» Source material:
==============================

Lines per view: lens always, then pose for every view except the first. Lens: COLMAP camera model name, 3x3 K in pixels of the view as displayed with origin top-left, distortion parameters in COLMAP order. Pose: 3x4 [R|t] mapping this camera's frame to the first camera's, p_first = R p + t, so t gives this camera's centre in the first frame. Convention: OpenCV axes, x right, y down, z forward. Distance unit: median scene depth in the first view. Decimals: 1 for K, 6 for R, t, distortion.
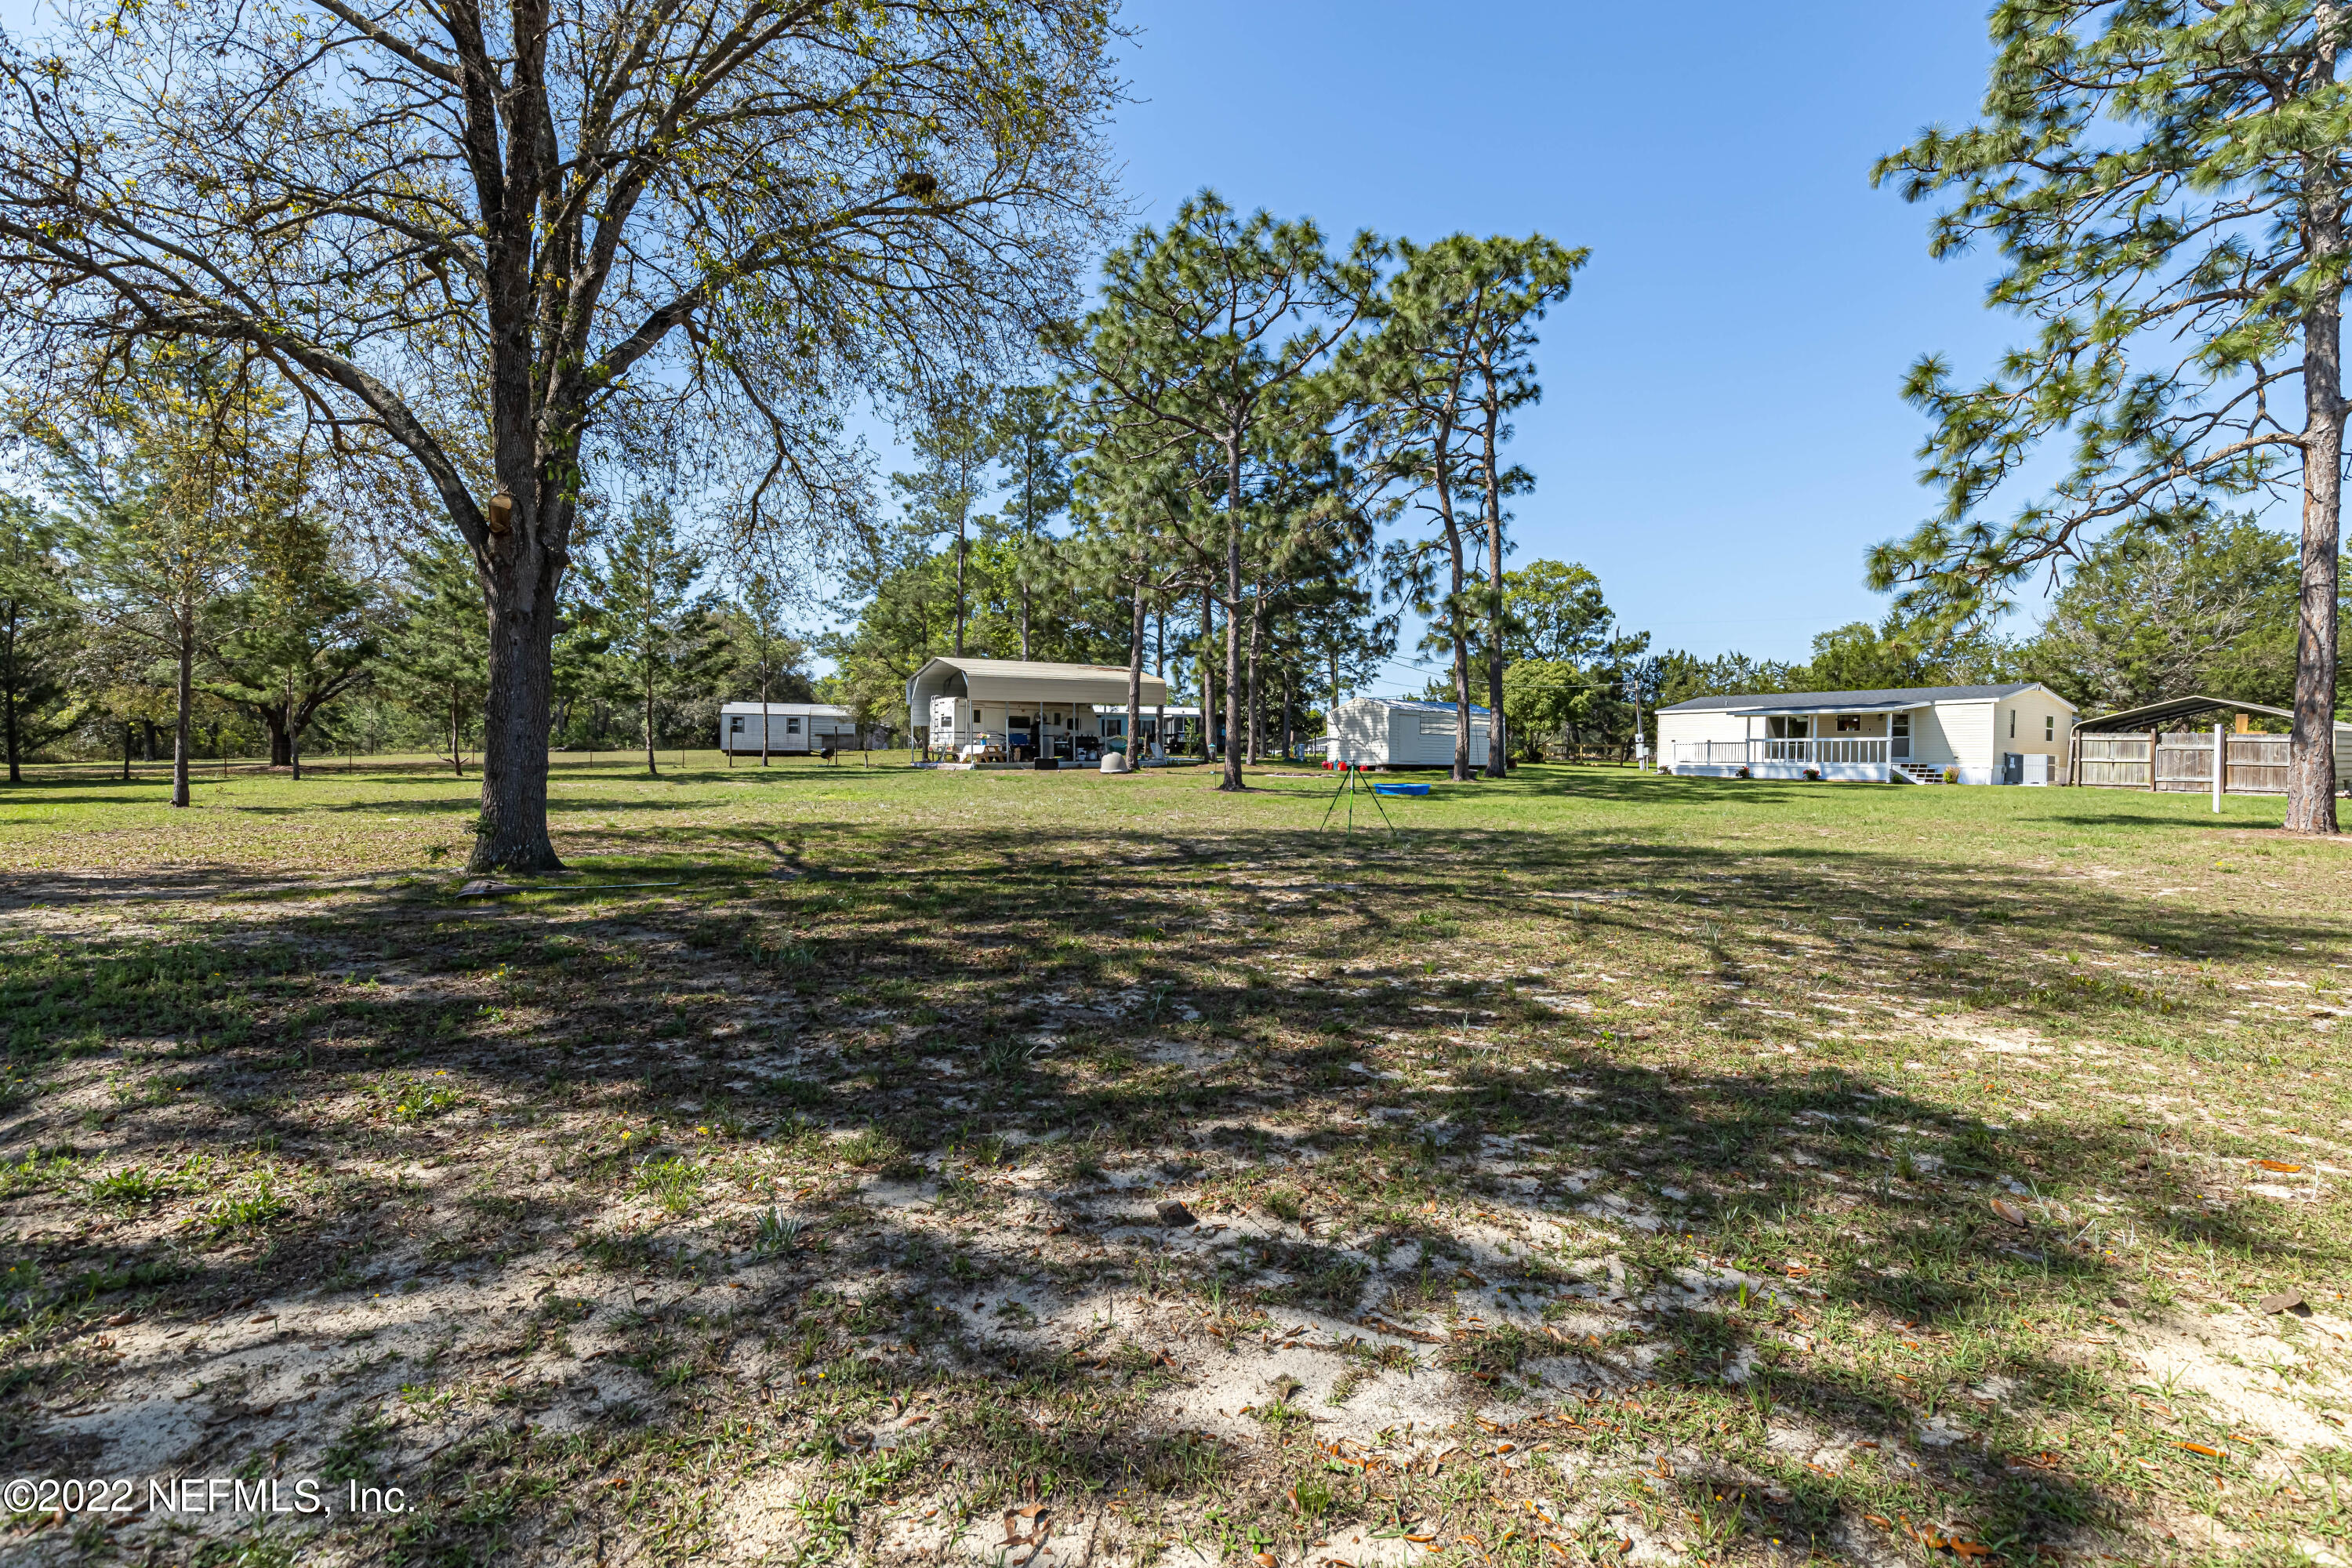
lens RADIAL K [[1053.0, 0, 1177.1], [0, 1053.0, 776.8], [0, 0, 1]] dist [0.001010, 0.000095]
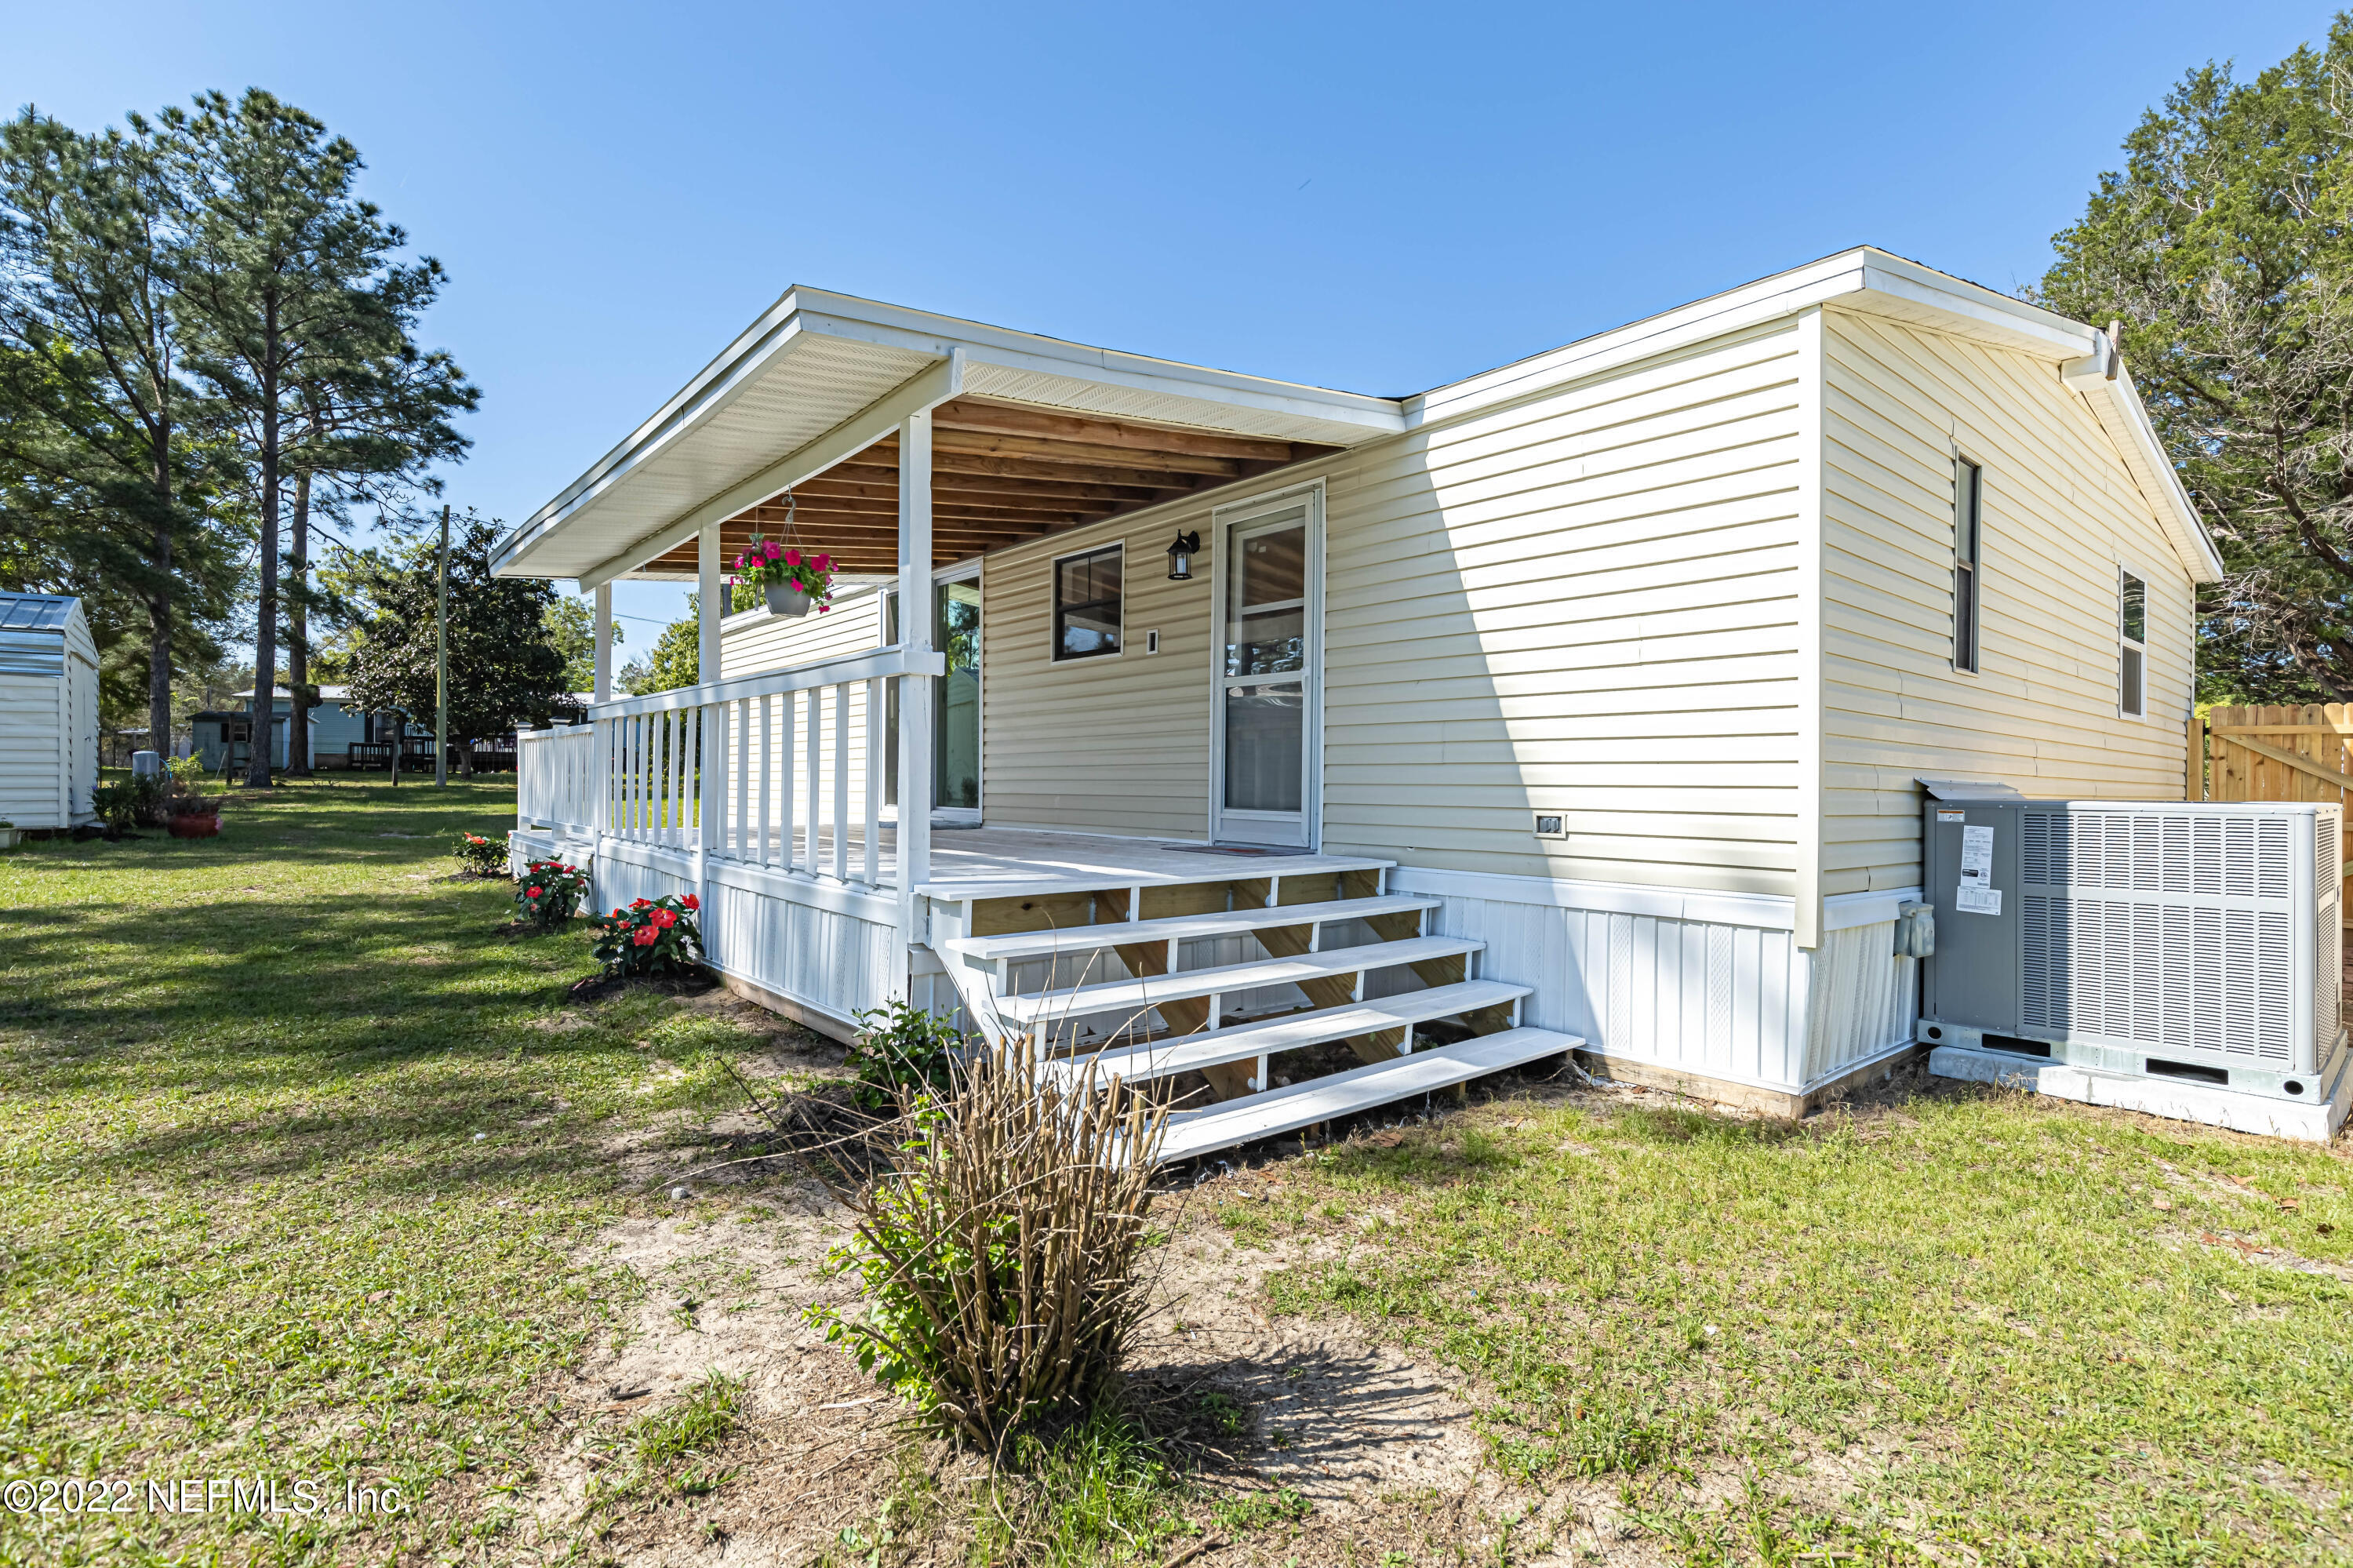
lens RADIAL K [[1099.5, 0, 1178.3], [0, 1099.5, 778.8], [0, 0, 1]] dist [-0.003857, 0.000066]
pose [[0.995345, 0.000530, 0.096370, 0.546787], [0.001144, 0.999849, -0.017316, -0.016867], [-0.096364, 0.017346, 0.995195, 0.699783]]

==============================

» The problem: Copy out all of the material above word for word, leaving out the pictures.

» Written reply:
Lines per view: lens always, then pose for every view except the first. Lens: COLMAP camera model name, 3x3 K in pixels of the view as displayed with origin top-left, distortion parameters in COLMAP order. Pose: 3x4 [R|t] mapping this camera's frame to the first camera's, p_first = R p + t, so t gives this camera's centre in the first frame. Convention: OpenCV axes, x right, y down, z forward. Distance unit: median scene depth in the first view. Decimals: 1 for K, 6 for R, t, distortion.
lens RADIAL K [[1053.0, 0, 1177.1], [0, 1053.0, 776.8], [0, 0, 1]] dist [0.001010, 0.000095]
lens RADIAL K [[1099.5, 0, 1178.3], [0, 1099.5, 778.8], [0, 0, 1]] dist [-0.003857, 0.000066]
pose [[0.995345, 0.000530, 0.096370, 0.546787], [0.001144, 0.999849, -0.017316, -0.016867], [-0.096364, 0.017346, 0.995195, 0.699783]]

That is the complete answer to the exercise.